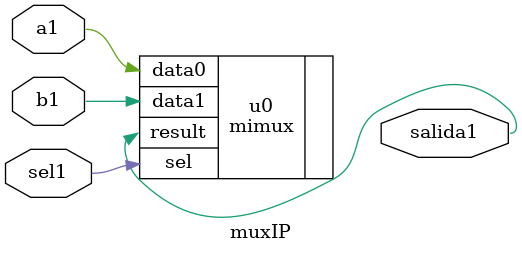
<source format=v>
module muxIP (
    input a1,b1,sel1,
    output salida1
);
    mimux u0(
        .data0(a1),
        .data1(b1),
        .sel(sel1),
        .result(salida1)
    );
    
endmodule
</source>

____

Would you transcribe the listing above line by line, exactly, leaving every picture out?

__TASK SOLUTION__
<source format=v>
module muxIP (
    input a1,b1,sel1,
    output salida1
);
    mimux u0(
        .data0(a1),
        .data1(b1),
        .sel(sel1),
        .result(salida1)
    );
    
endmodule
</source>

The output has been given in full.